The sound of the man's wrist bones beginning to grind against each other filled the silence of the hall. The collector's arrogant grin vanished, replaced by a high-pitched shriek of pure, unadulterated agony.
Arkael leaned in close, his massive frame blotting out the light from the open door.
"You spoke of 'assets'," Arkael rumbled, his voice sounding like two tectonic plates grinding together. "But you are standing in the presence of a King of the Abyss. Do you have the proper tribute for your life? Or shall I take your hands as a down payment for your insolence?"
"Kill him! Kill the freak!" the leader screamed to his men.
The two lackeys, though shaking, drew their rusted broadswords. They were bullies, used to beating orphans, but the sheer, crushing pressure of Arkael's aura was making their knees buckle.
In the corner of the room, near the kitchen doorway, I saw Toby. He was thirteen, and his soul was a turbulent storm of Dark, Muddy Orange. He wasn't watching with relief; he was watching with a terrifying, hungry envy.
He saw how the man who had tormented them for years was now weeping and begging for mercy in Arkael's grip. Toby didn't see a hero in Arkael; he saw a shortcut. He saw a way to never be afraid again.
If I had that power, Toby's thoughts seemed to scream through his aura, I wouldn't need to beg. I wouldn't need a Goddess. I could just break them.
As the two lackeys lunged forward with a desperate shout, Toby did something incredibly reckless. He didn't run for cover. Instead, he dived toward Arkael's waist, his small, thin fingers reaching for the hilt of the Black Dragon Dagger—the smaller, lethal blade Arkael kept for close-quarters killing.
"Toby, no!" I cried out, but I was too late.
Arkael didn't even look down. He didn't need to. As Toby's fingers brushed the cold, leather-wrapped hilt, a pulse of dark, Abyssal mana erupted from the weapon. The dagger was bound to Arkael's soul by blood and ancient shadows. For a mortal child to touch it was like sticking a hand into a furnace of frozen fire.
Toby was thrown backward as if he had been hit by a charging horse. He hit the wooden floor hard, sliding across the boards and gasping for air. His hand was scorched, the skin red and blistering from the "rejection" of the blade.
"Stupid runt," Arkael hissed, finally turning his crimson gaze toward the boy. "You think a blade makes you a man? You think this steel will stop your fear? This dagger does not recognize 'protection.' It only recognizes hunger. If you draw it without the soul to back it up, it will eat you long before it touches your enemy."

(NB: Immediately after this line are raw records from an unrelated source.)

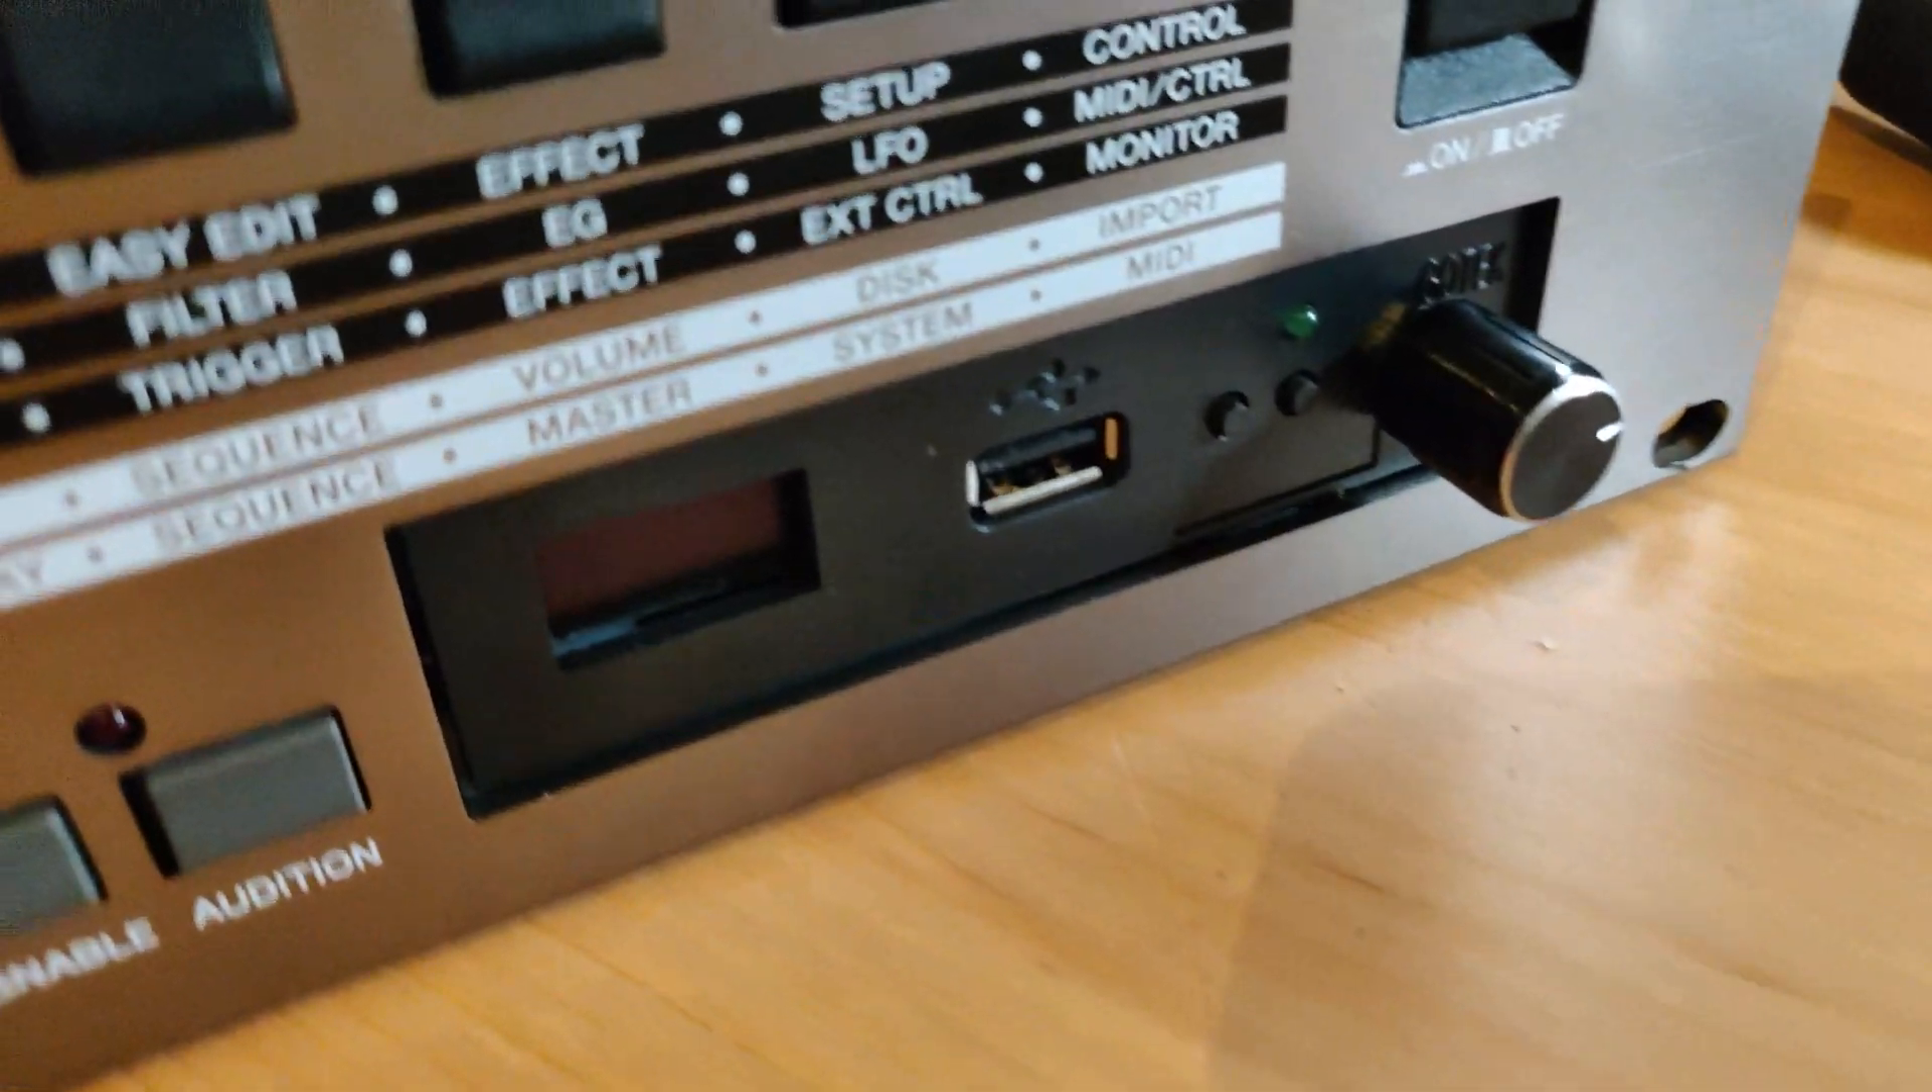So I went ahead and removed the old floppy drive and replaced it with the USB emulator.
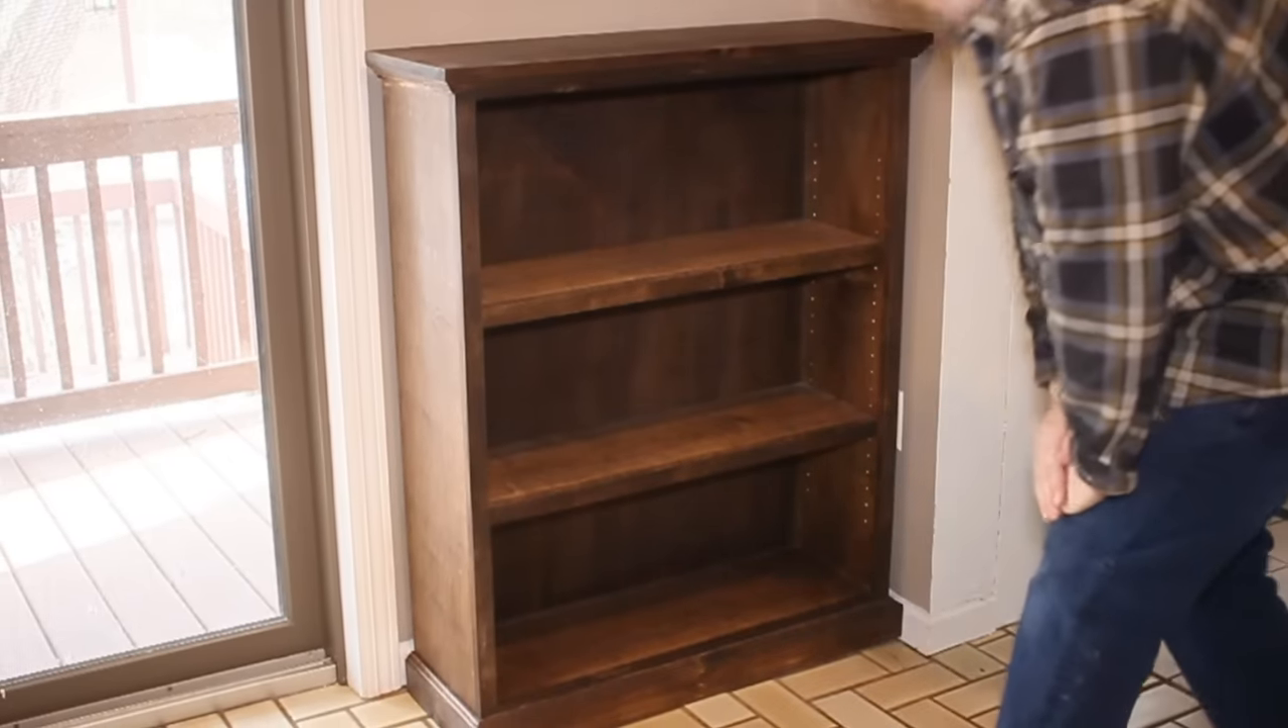I dropped in the shelves and it was done.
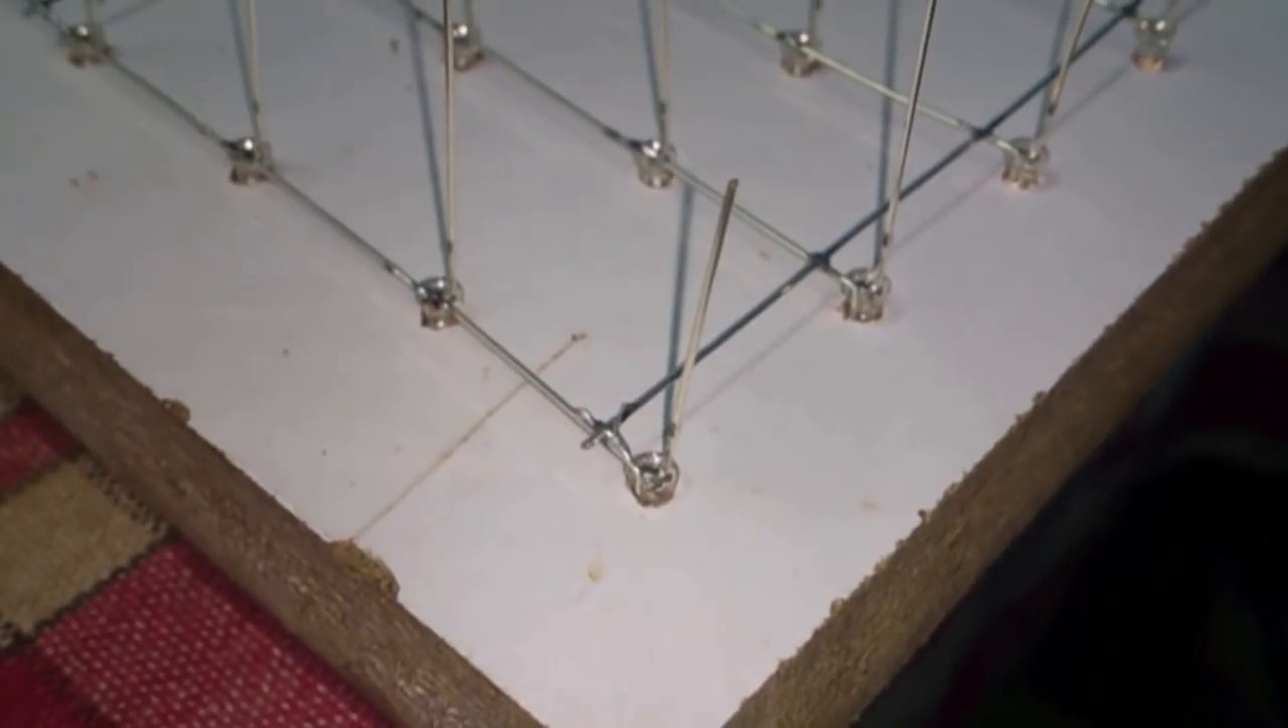Then I took a single stranded wire, stripped the insulation off and I soldered it to make the rail connections.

The two lackeys swung their swords at Arkael's head. I knew I couldn't let Arkael turn this hall into a butcher shop. If he shed their blood here, the "sanctuary" of the orphanage would be stained forever.

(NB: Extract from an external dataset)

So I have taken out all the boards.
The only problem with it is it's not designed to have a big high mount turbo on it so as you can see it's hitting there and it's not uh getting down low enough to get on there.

"System!" I thought, my mental voice booming. "I need to arm the house. Defensive, not offensive. Now!"
[ Manifestation Found: The Aegis of the Humble ]
[ Description: A kinetic-reflective barrier. It does not block; it mirrors. ]
[ Cost: 30% of Faith. ]
"Activate!"
As the rusted blades descended, a translucent, golden ripple appeared in the air. CLANG! The swords didn't hit Arkael's armor. They hit the golden wall.
The force of their own frantic swings traveled back up the steel, snapping their wrists with a sickening CRACK. Both men were sent flying backward out of the doorway, tumbling into the mud of the yard, their weapons clattering uselessly away.
Arkael looked at the barrier, then at me. His eyes were filled with a bored, sharp annoyance. "You are ruining my fun, ghost. I was going to show the boy how a real heart looks when it's pulled from a chest. It's an educational experience."